Sonra dönüp dedim ki kendime: Üzülme. Unutacaksın her şeyi...' 

Kartpostallardaki görüntü aldatıcıdır. Acımasız tarafıysa aldandığımız şeylerin hep daha güzel olmasıdır. Anna ve Francesca... Güzellikleriyle akılları baştan alan iki genç kız. Bir yanda tüm hırçınlığıyla sürüp giden yaşam, diğer yanda umutlar... Bakarsın Bulutlar Gider, pusulası şaşmış bir toplumda büyümeye çalışan iki genç kızın hayallerini, tutkularını, aşklarını ve sonsuza dek sürecek dostluklarını anlatan muhteşem bir hikâye. 

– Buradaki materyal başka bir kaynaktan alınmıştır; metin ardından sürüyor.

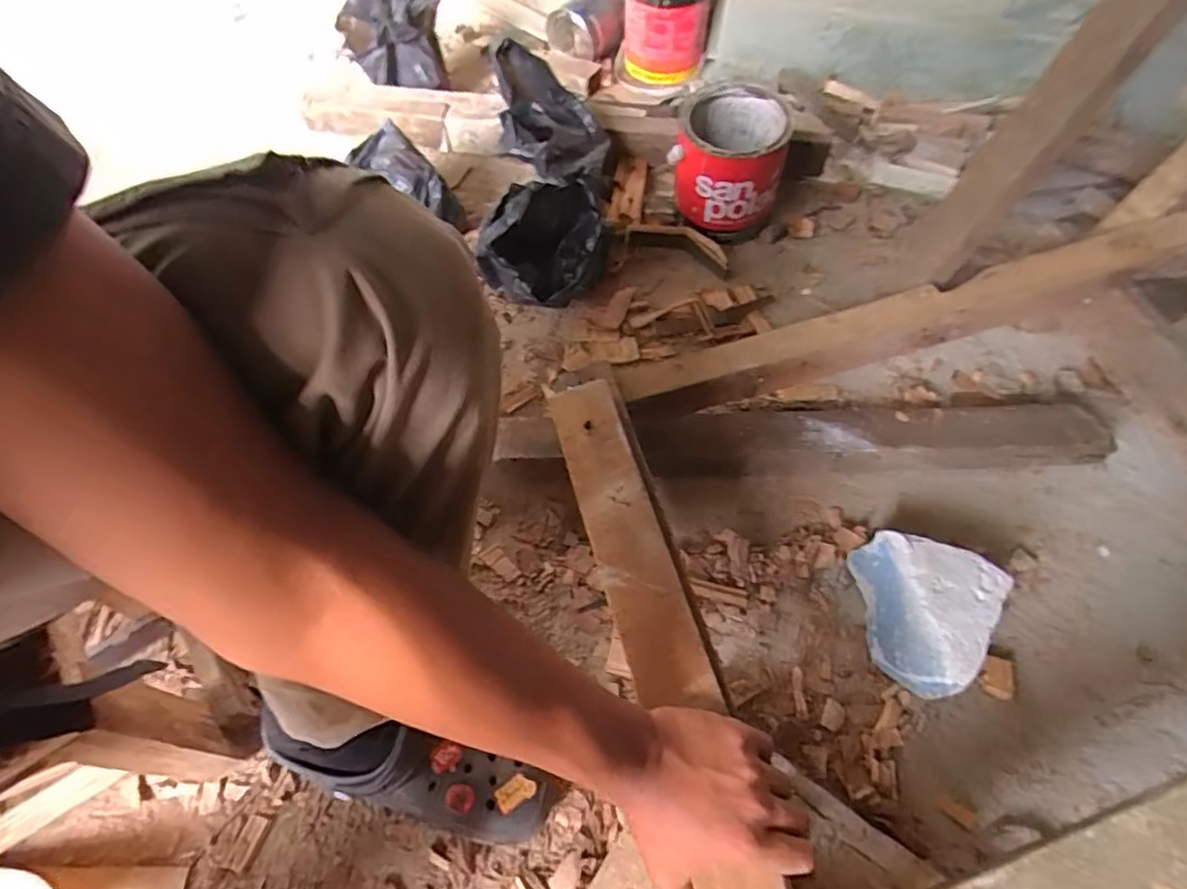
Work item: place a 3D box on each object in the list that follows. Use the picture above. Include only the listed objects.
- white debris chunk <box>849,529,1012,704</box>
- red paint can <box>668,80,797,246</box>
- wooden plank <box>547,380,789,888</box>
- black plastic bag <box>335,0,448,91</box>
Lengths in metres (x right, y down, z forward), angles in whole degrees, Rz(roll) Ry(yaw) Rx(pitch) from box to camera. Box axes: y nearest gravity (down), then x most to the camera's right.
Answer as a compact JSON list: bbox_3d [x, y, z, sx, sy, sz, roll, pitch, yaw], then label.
[{"bbox_3d":[0.305,0.158,0.597,0.125,0.075,0.123,33,62,18],"label":"white debris chunk"},{"bbox_3d":[0.195,-0.409,0.898,0.158,0.146,0.160,14,58,8],"label":"red paint can"},{"bbox_3d":[0.056,0.153,0.458,0.064,0.029,0.483,-12,60,-9],"label":"wooden plank"},{"bbox_3d":[-0.330,-0.666,1.004,0.142,0.160,0.096,11,58,5],"label":"black plastic bag"}]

'Elinizde tuttuğunuz ya da inceliyor olduğunuz bu kitap; tüm özgür ruhlar için yazılmıştır!'
 -Kirkus 
'Bir edebî başyapıt. Hikâye, sesi huzur veren bir nehir gibi çağlıyor.'
 -Caterina Soffici





Bakarsın Bulutlar Gider, elinize aldığınız andan itibaren size pozitif etki veren, henüz kapağını bile açmadan sizi pembe düşlerle saran bir kitap. Ne var ki kitabın içeriği, kapak görselindeki ve tanıtımındaki gibi öyle pek de pollyanna değil. Ve bu beni daha da mutlu etti.

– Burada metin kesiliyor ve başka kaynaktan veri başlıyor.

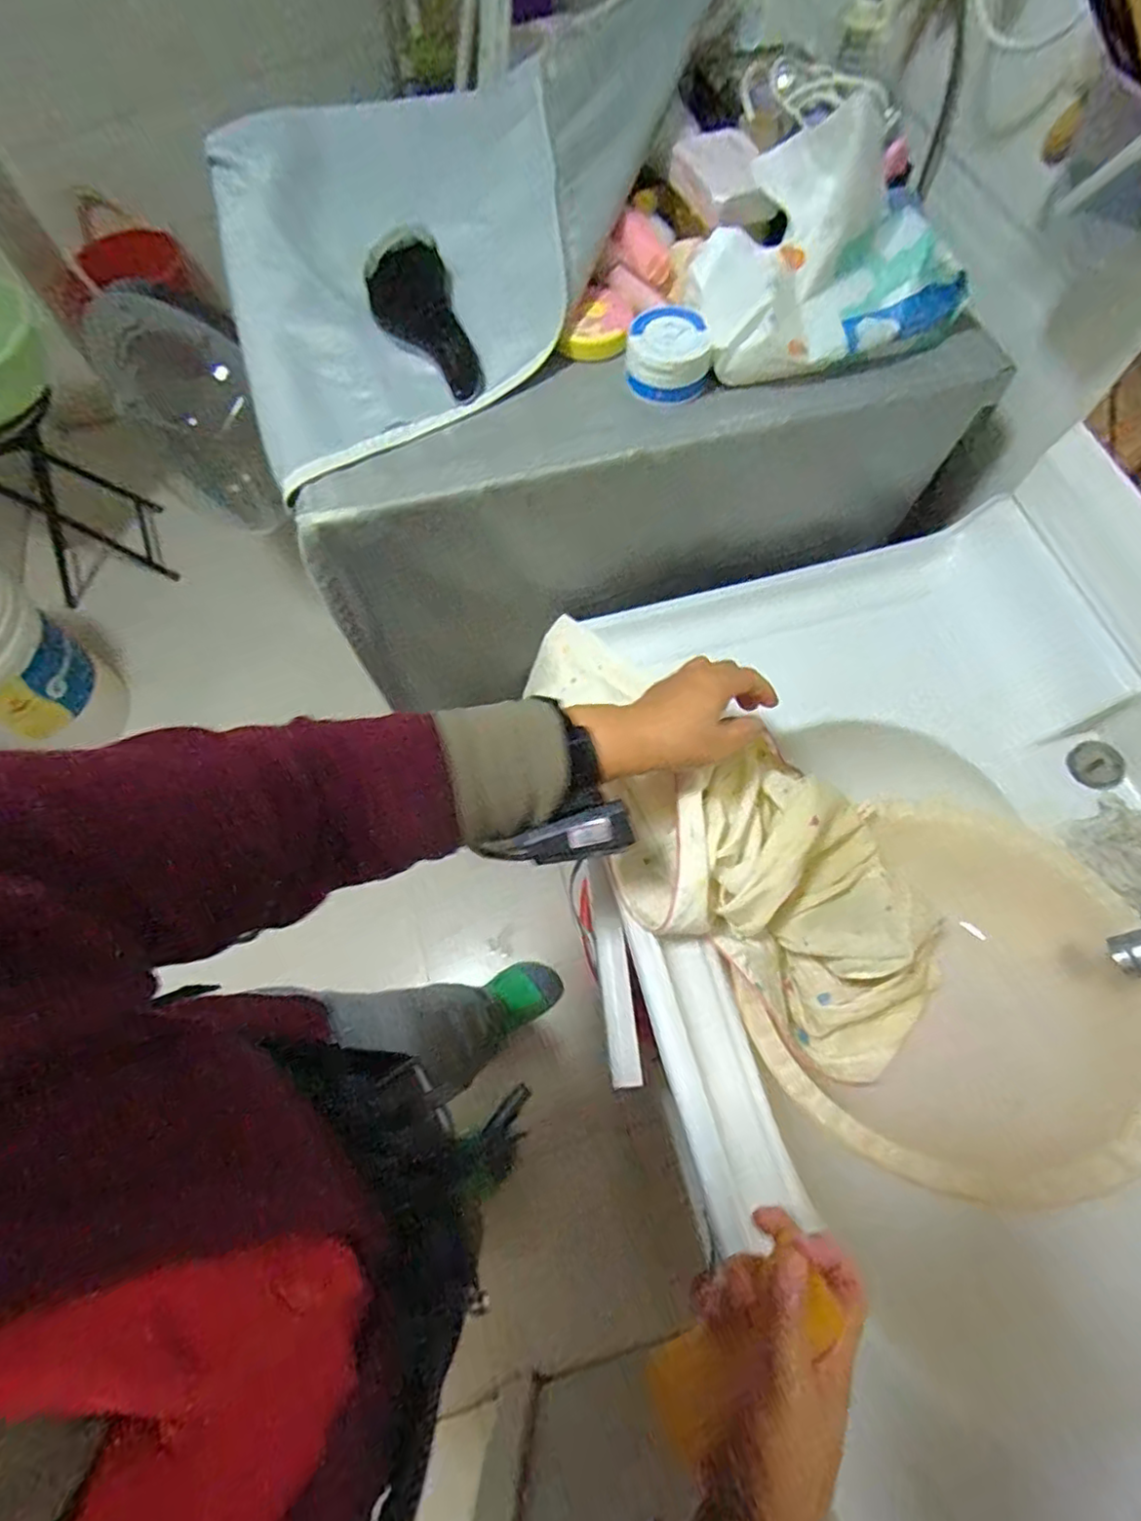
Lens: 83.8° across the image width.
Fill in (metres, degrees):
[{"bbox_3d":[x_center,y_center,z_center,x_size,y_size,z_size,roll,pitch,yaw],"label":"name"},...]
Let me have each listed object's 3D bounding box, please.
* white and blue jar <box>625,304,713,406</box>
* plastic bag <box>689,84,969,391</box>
[{"bbox_3d":[0.079,-0.329,0.512,0.065,0.035,0.060,3,67,3],"label":"white and blue jar"},{"bbox_3d":[0.204,-0.407,0.500,0.210,0.118,0.135,-16,68,-5],"label":"plastic bag"}]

Kitap, İtalya'nın kıyı kentlerinden birinde yaşayan Anna ve Francesca adında iki küçük kızın öyküsünü konu alıyor. İkisi, birbirlerine inanılmaz derecede bağlılar ve sonsuza kadar da en iyi arkadaş olarak kalacaklarını biliyorlar. Tabii hikaye, bu iki kızla sınırlı kalmıyor. Onların ailelerine, oradan da onların arkadaşlarına atlıyoruz. Böyle dediğime bakmayın, içinde kendinizi kaybedeceğiniz, aşırı karakter içeren bir kitap değil bu. Gayet normal ölçüde karaktere ev sahipliği yapıyor.

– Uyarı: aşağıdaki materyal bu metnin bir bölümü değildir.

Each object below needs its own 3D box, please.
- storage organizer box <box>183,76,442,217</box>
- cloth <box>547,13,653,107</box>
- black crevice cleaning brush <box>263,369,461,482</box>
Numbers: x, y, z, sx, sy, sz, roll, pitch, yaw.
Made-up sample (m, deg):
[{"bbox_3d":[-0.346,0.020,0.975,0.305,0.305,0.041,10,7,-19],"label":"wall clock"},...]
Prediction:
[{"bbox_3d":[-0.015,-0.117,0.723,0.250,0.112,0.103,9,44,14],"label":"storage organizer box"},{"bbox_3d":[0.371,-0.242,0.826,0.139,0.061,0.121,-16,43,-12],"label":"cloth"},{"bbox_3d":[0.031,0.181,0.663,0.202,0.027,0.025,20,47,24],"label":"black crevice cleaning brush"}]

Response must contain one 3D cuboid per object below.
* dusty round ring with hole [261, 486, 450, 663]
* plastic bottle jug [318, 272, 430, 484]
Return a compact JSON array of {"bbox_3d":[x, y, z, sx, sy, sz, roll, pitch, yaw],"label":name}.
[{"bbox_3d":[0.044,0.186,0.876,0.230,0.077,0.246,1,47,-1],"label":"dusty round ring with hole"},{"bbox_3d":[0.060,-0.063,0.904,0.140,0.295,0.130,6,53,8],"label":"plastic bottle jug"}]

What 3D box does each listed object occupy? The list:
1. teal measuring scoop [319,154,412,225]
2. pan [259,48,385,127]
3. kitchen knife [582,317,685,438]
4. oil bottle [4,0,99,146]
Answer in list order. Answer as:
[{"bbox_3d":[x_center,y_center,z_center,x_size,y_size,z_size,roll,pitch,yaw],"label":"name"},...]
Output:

Bakarsın Bulutlar Gider, iki kızın rayından çıkmış bir dünyada hayata tutunmasını anlatıyor aslında. Kitaba bu şekilde bakacak olursanız, oldukça trajik, yürek burkan ögeler taşıyor sıkça. Ancak bana kalırsa, Anne ve Francesca da o cıvık dünyadan soyutlanmış, melek çocuklar değiller. Hem de hiç değiller. O dünyanın zaman zaman merkezindeki konuma sahipler hatta.

Kitap oldukça değişken bir yapıya sahip. Başlarda okuduğunuz olaylar ve kişiler kırk sayfa sonra aynı kalmıyor. Özellikle Anna ve Francesca'nın kısımlarında rastlıyoruz bunlara, onların düşünceleri hiçbir zaman sabit ve tutarlı değil; bunun sebebi ise daha henüz küçücük olmaları ve şımarık yapıları diye tahmin ediyorum.

Kitabın altından yavaş yavaş verilmeye çalışılan mesajlar, politika, başkaldırı, insanlığın yavaş yavaş yok olduğunun bize sunulması benim kitapta en sevdiğim kısımlardı. Aynı zamanda İtalya'nın kötü yüzünü görmek de oldukça güzeldi.
Bir de Anna'nın abisi Alessio'yu ve annesi Sandra'yı oldukça beğendim. Gerçekçi karakterlerdi. Anna da idare eder bir konumda olsa da ne yazık ki Francesca'yı hiç mi hiç sevemedim. Kendisi, bize ne kadar acıya maruz kalmış, buruk kız olarak gösterilse de benim gözümde şımarıklıkta tavan yapmış bir karakter olarak kaldı hep.

Doğruyu söylemek gerekirse, ilk elli sayfayı burun kıvırarak okudum. Hatta okumak zor bile geldi. Neyse ki kitap sonrasında başta olduğu gibi devam etmedi; olaylar hızlandı ve biraz toparlandı. Yazarın anlatımı zaten inanılmaz akıcı, derslerle boğuşmasaydım rahat rahat iki günde bitirirdim. Merak uyandırıcı bir konuya sahip olduğundan da kitap elimden akıp gitti zaten. Sonu da beni hayal kırıklığına uğratmadı. Oldukça güzel bitti.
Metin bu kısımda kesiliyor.